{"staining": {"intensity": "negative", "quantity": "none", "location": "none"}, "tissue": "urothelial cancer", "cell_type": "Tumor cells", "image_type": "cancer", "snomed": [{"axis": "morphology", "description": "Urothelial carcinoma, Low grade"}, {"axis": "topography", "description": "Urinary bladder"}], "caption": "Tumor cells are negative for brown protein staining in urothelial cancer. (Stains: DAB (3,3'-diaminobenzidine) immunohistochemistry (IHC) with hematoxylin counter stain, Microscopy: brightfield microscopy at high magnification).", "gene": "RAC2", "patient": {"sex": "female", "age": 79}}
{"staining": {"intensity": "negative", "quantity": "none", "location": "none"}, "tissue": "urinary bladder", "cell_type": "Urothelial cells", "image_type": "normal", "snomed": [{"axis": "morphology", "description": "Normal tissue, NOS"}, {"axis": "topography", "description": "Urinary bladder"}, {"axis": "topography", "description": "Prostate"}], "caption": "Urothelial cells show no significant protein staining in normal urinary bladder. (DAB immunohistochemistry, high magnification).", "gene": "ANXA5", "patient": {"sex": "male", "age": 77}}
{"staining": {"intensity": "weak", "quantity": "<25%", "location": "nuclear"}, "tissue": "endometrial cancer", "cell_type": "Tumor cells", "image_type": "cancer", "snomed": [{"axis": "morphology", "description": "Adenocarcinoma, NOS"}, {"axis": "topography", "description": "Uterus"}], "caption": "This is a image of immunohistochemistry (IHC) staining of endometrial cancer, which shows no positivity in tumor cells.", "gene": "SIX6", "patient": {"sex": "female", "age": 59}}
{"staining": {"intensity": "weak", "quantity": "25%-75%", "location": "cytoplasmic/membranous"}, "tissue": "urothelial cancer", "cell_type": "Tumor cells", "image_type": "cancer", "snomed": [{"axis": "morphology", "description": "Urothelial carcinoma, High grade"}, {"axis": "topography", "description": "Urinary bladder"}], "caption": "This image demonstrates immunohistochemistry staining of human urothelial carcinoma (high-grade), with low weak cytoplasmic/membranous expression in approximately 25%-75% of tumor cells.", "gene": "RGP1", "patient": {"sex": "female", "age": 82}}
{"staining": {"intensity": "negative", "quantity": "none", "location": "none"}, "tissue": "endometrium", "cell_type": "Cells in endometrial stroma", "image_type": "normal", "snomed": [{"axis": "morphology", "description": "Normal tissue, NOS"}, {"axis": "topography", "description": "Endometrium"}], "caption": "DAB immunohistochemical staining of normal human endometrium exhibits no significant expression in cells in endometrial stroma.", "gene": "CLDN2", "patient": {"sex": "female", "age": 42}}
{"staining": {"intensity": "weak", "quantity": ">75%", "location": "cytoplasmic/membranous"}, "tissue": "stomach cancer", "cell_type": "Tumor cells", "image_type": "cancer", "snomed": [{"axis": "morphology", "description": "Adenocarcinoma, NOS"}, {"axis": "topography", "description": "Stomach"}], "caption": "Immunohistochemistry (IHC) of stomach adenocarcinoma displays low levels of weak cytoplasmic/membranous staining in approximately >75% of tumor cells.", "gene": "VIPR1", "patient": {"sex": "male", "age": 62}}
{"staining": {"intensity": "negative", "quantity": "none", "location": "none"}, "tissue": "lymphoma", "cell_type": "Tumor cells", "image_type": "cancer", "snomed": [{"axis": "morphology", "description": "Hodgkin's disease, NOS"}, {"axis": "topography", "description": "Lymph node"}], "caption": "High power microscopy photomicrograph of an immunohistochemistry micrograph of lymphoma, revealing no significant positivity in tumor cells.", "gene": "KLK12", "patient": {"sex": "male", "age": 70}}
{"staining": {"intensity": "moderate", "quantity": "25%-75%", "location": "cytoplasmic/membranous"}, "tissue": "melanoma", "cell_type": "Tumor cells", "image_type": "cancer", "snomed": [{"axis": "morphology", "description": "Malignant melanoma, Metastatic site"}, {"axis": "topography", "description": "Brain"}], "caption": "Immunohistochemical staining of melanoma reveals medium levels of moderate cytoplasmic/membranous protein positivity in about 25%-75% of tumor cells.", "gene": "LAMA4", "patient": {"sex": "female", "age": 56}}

═══

Assignment: Reproduce the material precisely, including every line.

Result of the task:
{"staining": {"intensity": "negative", "quantity": "none", "location": "none"}, "tissue": "urothelial cancer", "cell_type": "Tumor cells", "image_type": "cancer", "snomed": [{"axis": "morphology", "description": "Urothelial carcinoma, Low grade"}, {"axis": "topography", "description": "Urinary bladder"}], "caption": "Tumor cells are negative for brown protein staining in urothelial cancer. (Stains: DAB (3,3'-diaminobenzidine) immunohistochemistry (IHC) with hematoxylin counter stain, Microscopy: brightfield microscopy at high magnification).", "gene": "RAC2", "patient": {"sex": "female", "age": 79}}
{"staining": {"intensity": "negative", "quantity": "none", "location": "none"}, "tissue": "urinary bladder", "cell_type": "Urothelial cells", "image_type": "normal", "snomed": [{"axis": "morphology", "description": "Normal tissue, NOS"}, {"axis": "topography", "description": "Urinary bladder"}, {"axis": "topography", "description": "Prostate"}], "caption": "Urothelial cells show no significant protein staining in normal urinary bladder. (DAB immunohistochemistry, high magnification).", "gene": "ANXA5", "patient": {"sex": "male", "age": 77}}
{"staining": {"intensity": "weak", "quantity": "<25%", "location": "nuclear"}, "tissue": "endometrial cancer", "cell_type": "Tumor cells", "image_type": "cancer", "snomed": [{"axis": "morphology", "description": "Adenocarcinoma, NOS"}, {"axis": "topography", "description": "Uterus"}], "caption": "This is a image of immunohistochemistry (IHC) staining of endometrial cancer, which shows no positivity in tumor cells.", "gene": "SIX6", "patient": {"sex": "female", "age": 59}}
{"staining": {"intensity": "weak", "quantity": "25%-75%", "location": "cytoplasmic/membranous"}, "tissue": "urothelial cancer", "cell_type": "Tumor cells", "image_type": "cancer", "snomed": [{"axis": "morphology", "description": "Urothelial carcinoma, High grade"}, {"axis": "topography", "description": "Urinary bladder"}], "caption": "This image demonstrates immunohistochemistry staining of human urothelial carcinoma (high-grade), with low weak cytoplasmic/membranous expression in approximately 25%-75% of tumor cells.", "gene": "RGP1", "patient": {"sex": "female", "age": 82}}
{"staining": {"intensity": "negative", "quantity": "none", "location": "none"}, "tissue": "endometrium", "cell_type": "Cells in endometrial stroma", "image_type": "normal", "snomed": [{"axis": "morphology", "description": "Normal tissue, NOS"}, {"axis": "topography", "description": "Endometrium"}], "caption": "DAB immunohistochemical staining of normal human endometrium exhibits no significant expression in cells in endometrial stroma.", "gene": "CLDN2", "patient": {"sex": "female", "age": 42}}
{"staining": {"intensity": "weak", "quantity": ">75%", "location": "cytoplasmic/membranous"}, "tissue": "stomach cancer", "cell_type": "Tumor cells", "image_type": "cancer", "snomed": [{"axis": "morphology", "description": "Adenocarcinoma, NOS"}, {"axis": "topography", "description": "Stomach"}], "caption": "Immunohistochemistry (IHC) of stomach adenocarcinoma displays low levels of weak cytoplasmic/membranous staining in approximately >75% of tumor cells.", "gene": "VIPR1", "patient": {"sex": "male", "age": 62}}
{"staining": {"intensity": "negative", "quantity": "none", "location": "none"}, "tissue": "lymphoma", "cell_type": "Tumor cells", "image_type": "cancer", "snomed": [{"axis": "morphology", "description": "Hodgkin's disease, NOS"}, {"axis": "topography", "description": "Lymph node"}], "caption": "High power microscopy photomicrograph of an immunohistochemistry micrograph of lymphoma, revealing no significant positivity in tumor cells.", "gene": "KLK12", "patient": {"sex": "male", "age": 70}}
{"staining": {"intensity": "moderate", "quantity": "25%-75%", "location": "cytoplasmic/membranous"}, "tissue": "melanoma", "cell_type": "Tumor cells", "image_type": "cancer", "snomed": [{"axis": "morphology", "description": "Malignant melanoma, Metastatic site"}, {"axis": "topography", "description": "Brain"}], "caption": "Immunohistochemical staining of melanoma reveals medium levels of moderate cytoplasmic/membranous protein positivity in about 25%-75% of tumor cells.", "gene": "LAMA4", "patient": {"sex": "female", "age": 56}}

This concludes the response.